At this point, I ask that if you play games for the story and you like the sound of Young Souls, go buy it and play it. If not, be warned we’re getting into moderate spoiler territory.
Ahem.
So.
What I personally think is the best aspect of Young Souls is how the game, slowly at first but gets more and more blatant as the story continues, questions whether what you are doing is right and just. At first, the answer is obvious; the Gobben army kidnapped the Professor, killed many of their own, and are planning to invade and destroy the town. This is just a rescue mission to stop the baddies and get the old man back… but as you continue, more and more enemies comment on the amount of Gobbens you’ve killed.
It’s easy to scratch this up to it being a war… but you made it a war. The Professor wanted to bring the Gobben to the surface, but some, like their leader, despised compromise; especially with the humans who had forced them underground millennia ago. The Dwarvengobben didn’t decide to build a drilling machine until the twins retaliated. You did this.
You can tell yourself you’re fighting for the people back home, and the free Goblins, but you’re still killing more and more. And the game loves to remind you of such. The Gobben artificer, who dons a battlesuit not to fight you, but to protect the artefact you’re going for, is killed when her suit backfires. With her conscience no longer guiding the project, the Dwarvengobben uses her technology for the siege. Furthermore, every boss from that point personally hates you, blaming you for her death. This got personal. You made it personal.

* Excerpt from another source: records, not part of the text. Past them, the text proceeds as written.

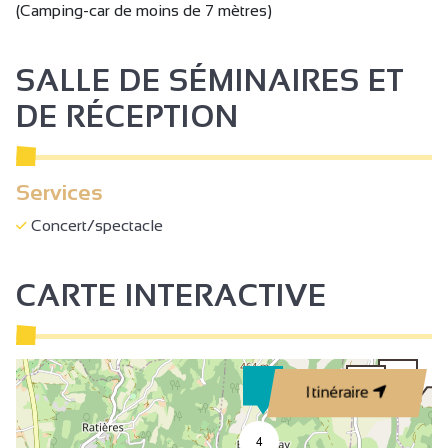
(Camping-car de moins de 7 mètres)
SALLE DE SÉMINAIRES ET
DE RÉCEPTION
Services
Concert/spectacle
CARTE INTERACTIVE
Itinéraire
4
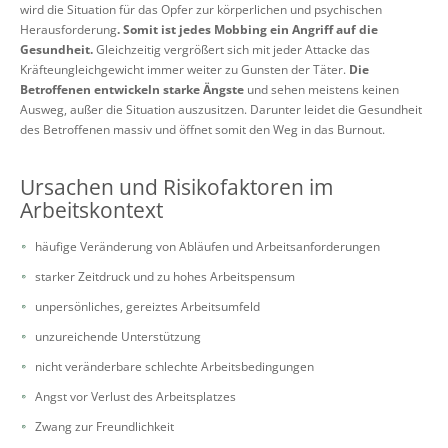
wird die Situation für das Opfer zur körperlichen und psychischen
Herausforderung
. Somit ist jedes Mobbing ein Angriff auf die
Gesundheit.
Gleichzeitig vergrößert sich mit jeder Attacke das
Kräfteungleichgewicht immer weiter zu Gunsten der Täter.
Die
Betroffenen entwickeln starke Ängste
und sehen meistens keinen
Ausweg, außer die Situation auszusitzen. Darunter leidet die Gesundheit
des Betroffenen massiv und öffnet somit den Weg in das Burnout.
Ursachen und Risikofaktoren im
Arbeitskontext
häufige Veränderung von Abläufen und Arbeitsanforderungen
starker Zeitdruck und zu hohes Arbeitspensum
unpersönliches, gereiztes Arbeitsumfeld
unzureichende Unterstützung
nicht veränderbare schlechte Arbeitsbedingungen
Angst vor Verlust des Arbeitsplatzes
Zwang zur Freundlichkeit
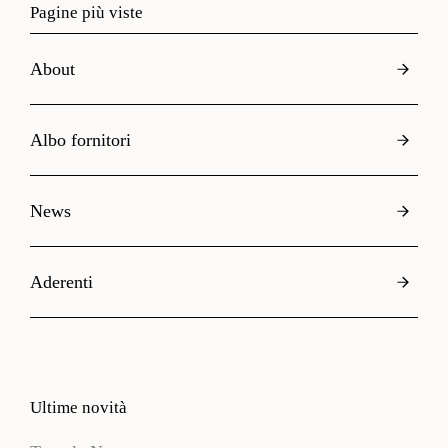
Pagine più viste
About
Albo fornitori
News
Aderenti
Ultime novità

At the end of the day, Young Souls isn’t a game with branching pathways or a morality system. It’s a linear dungeon crawler, left-to-right, with upgrades. 1P2P use this framework to hide their story in plain sight; the story requires you to deliver the first blow, to wage war, to kill indiscriminately because that’s what you do in Brawlers. You plough forward, with no thought towards the ramifications of your actions.
Throughout the game, I questioned the title. Twin Souls would have made more sense, Young seems just to be an obvious fact. But the more I pondered, the more it made sense. The Twins think they have everything sorted out with abrasive personalities, tough demeanours, and they can hold themselves in a fight. Truthfully, though, they’re just kids. They start a war, kill as if they are in a videogame, are reticent to question the Gobbens’ morals, and are more than happy to steal artefacts from one party to give to another, just based on race. That behaviour ultimately leads to tragedy before it can lead to peace. But, when you’re young, you learn lessons by committing mistakes. Young Souls, it works.
Young Souls questions that mentality, and it’s a breath of fresh air for the by-the-numbers genre side-scrolling beat-em-ups have become.